§ Directive: Reproduce each line of the records below word for word, keeping the original line breaks.

§ Provided material:
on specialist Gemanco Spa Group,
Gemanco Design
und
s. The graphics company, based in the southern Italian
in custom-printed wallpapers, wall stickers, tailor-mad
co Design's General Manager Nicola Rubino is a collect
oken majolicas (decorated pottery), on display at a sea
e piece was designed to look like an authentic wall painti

§ Task output:
on specialist Gemanco Spa Group,
Gemanco Design
und
s. The graphics company, based in the southern Italian
in custom-printed wallpapers, wall stickers, tailor-mad
co Design's General Manager Nicola Rubino is a collect
oken majolicas (decorated pottery), on display at a sea
e piece was designed to look like an authentic wall painti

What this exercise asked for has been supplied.